No recovery under the Christmas tree, say retailers

If you were hoping for an economic recovery, don't hold your breath. To hear retailers tell it, you'll have to wait until around Christmas -- next year.

Nearly every executive speaking to investors and analysts at the annual Goldman Sachs Global Retail Conference said the track of this recession will eventually look like a check mark, with a steep and sharp drop-off and a long, slow climb back up.

"Although the stock market and the press seem to see a recovery, if not right around the corner, early next year . . . there are many forces at work," said Julian Day, CEO of RadioShack Corp. (RSH). For one thing, many households that had been spending thanks to growing home equity now have negative home equity. Without economic drivers like rising home prices, any bump in sales thanks to incentives will be only temporary, Day said.

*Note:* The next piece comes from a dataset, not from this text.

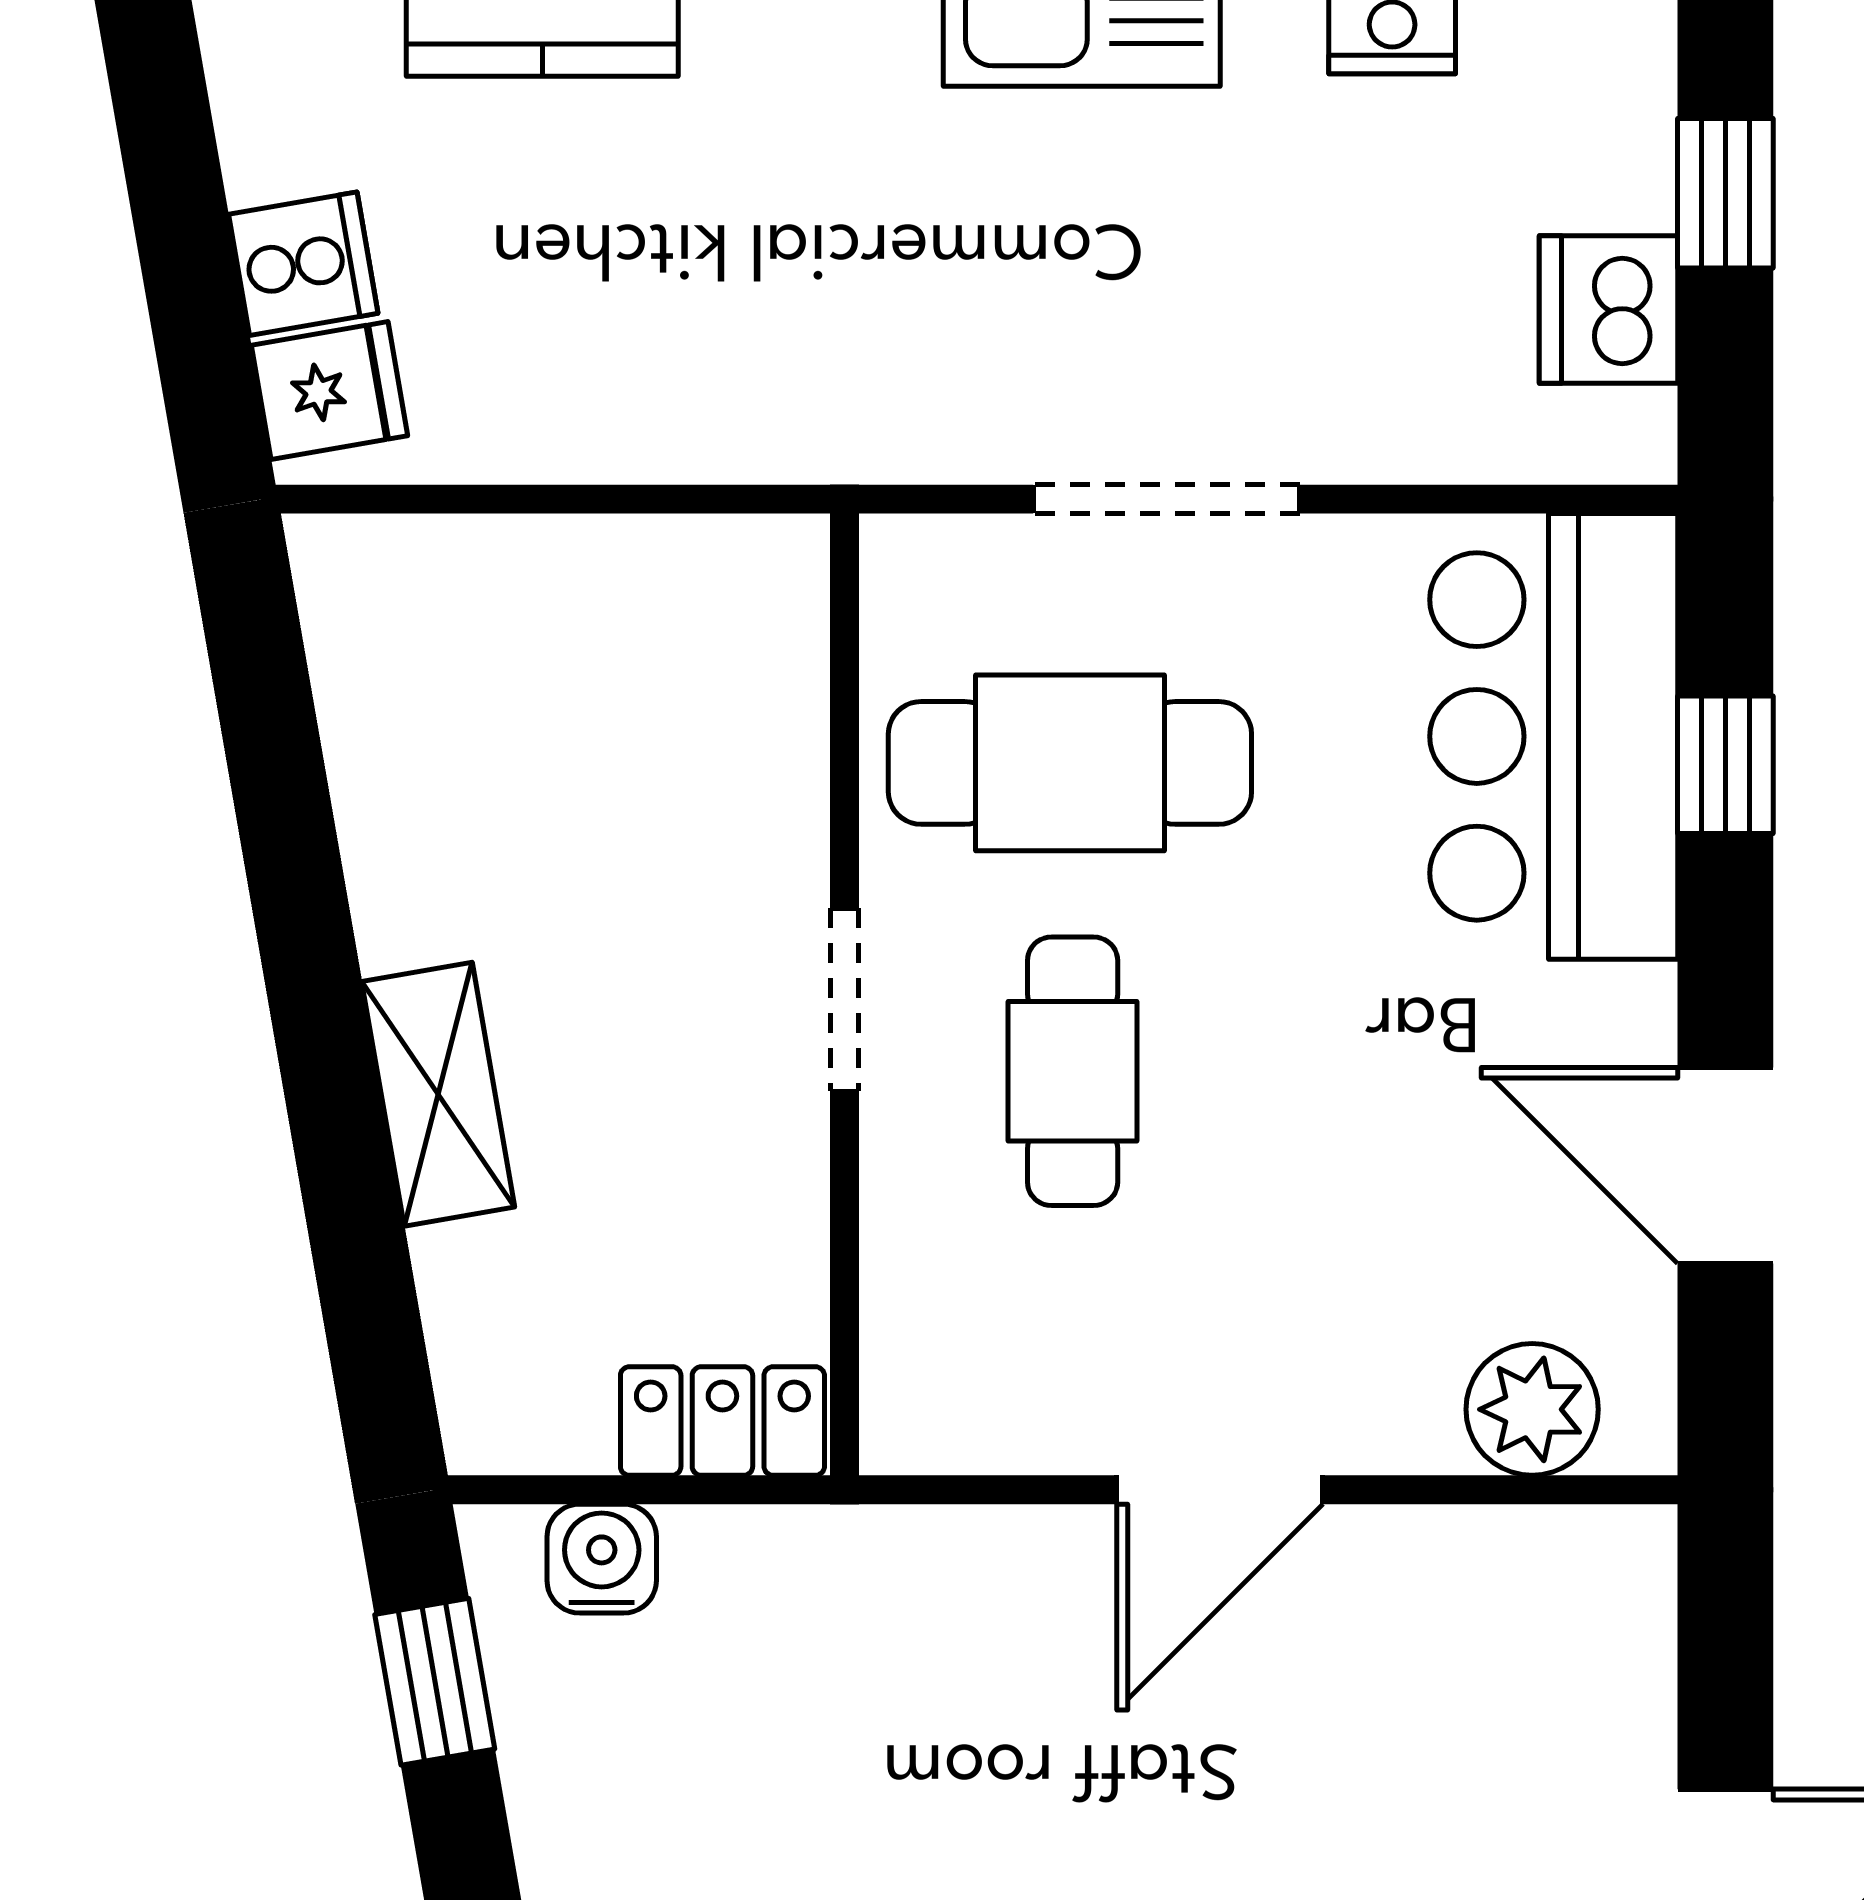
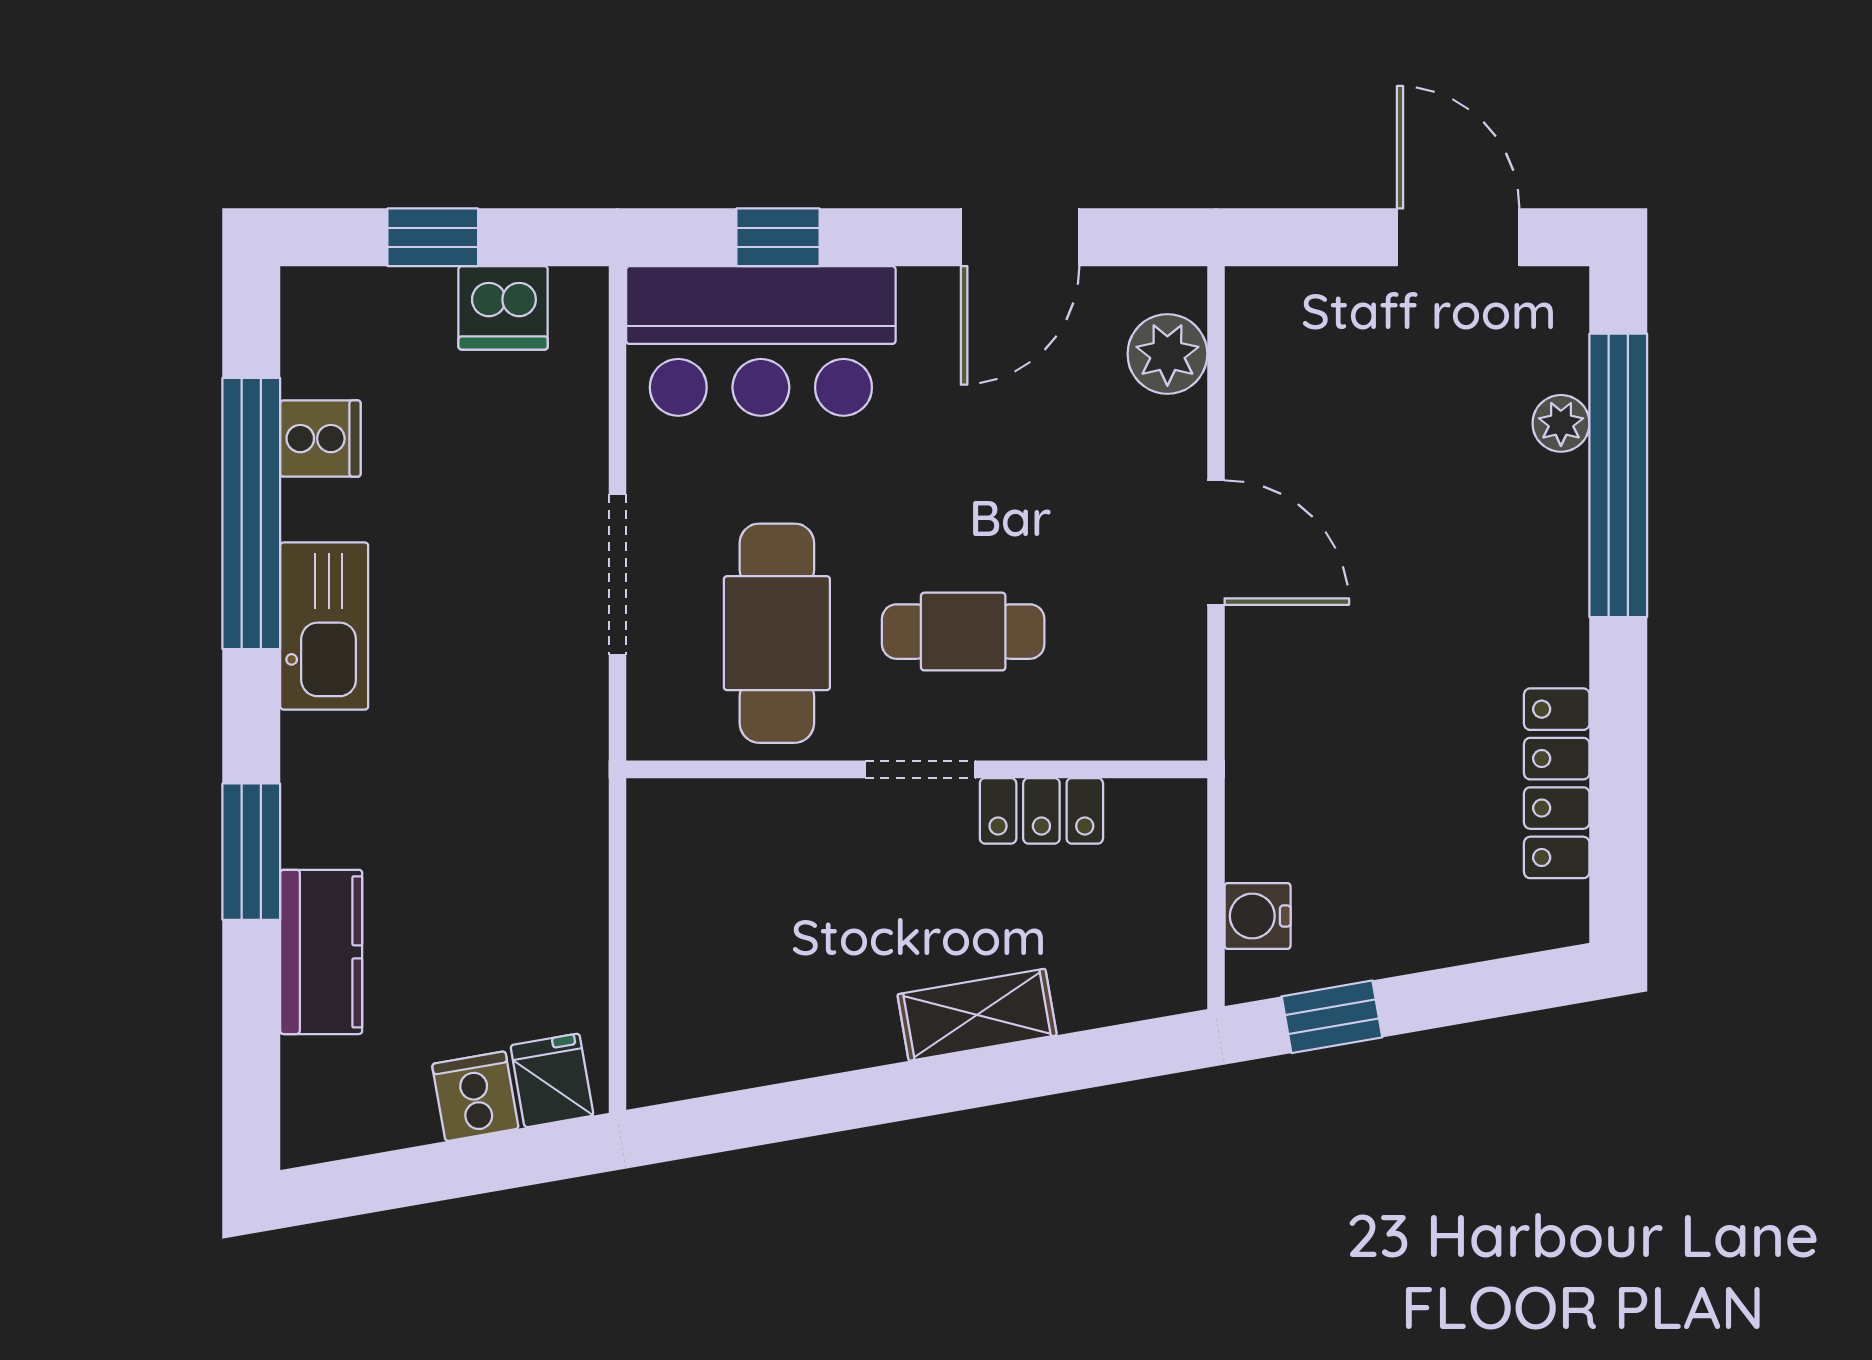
locker: (722, 1421) -> (1041, 811), moved, turned -90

"Our crystal ball says we don't see any improvement in the economy -- if it happens -- until the back half of 2010," said Bruce Besanko, chief financial officer of OfficeMax Inc. (OMX). That was an opinion shared by most speakers.
A return of strong employment numbers is what it will take to get Americans spending again, said the retailers. The fear of a "jobless recovery" continues to sap consumer confidence and spending.

"Unemployment is a lagging indicator and most economists will tell you we're not at the peak of the unemployment situation," said Mike UIlman, CEO of J.C. Penney Co. (JCP).

Even shoppers who are employed will watch every penny for a while, said Mike Duke, CEO of Wal-mart Stores Inc. (WMT). He said spending at Wal-mart drops off markedly near the end of the month, even for staples like baby formula, then spikes upward after people receive their paychecks. In fact, he said stores open 24 hours see a surge of business after midnight the first of the month, when the paychecks clear.

Most retailers said back to school shopping was better than expected, or at least not as bad as they had forecast. But they warned nobody should get their hopes up for a strong holiday season. Like they did for back to school, stores have cut back inventory for the holidays to avoid a repeat of last year's markdown bonanza.

Thanks to the inventory adjustments and a comparison with the grim sales numbers posted last year, this year's fourth quarter is going to look relatively good, or at least not too bad, said the retailers. But they warned that doesn't mean the pain is over.

This year, stores will put more pressure on consumers to shop early because there won't be as much inventory out there, Ullman said.

The holiday season "is not necessarily going to be a positive experience for most retailers, but not the experience it was a year ago," Ullman said.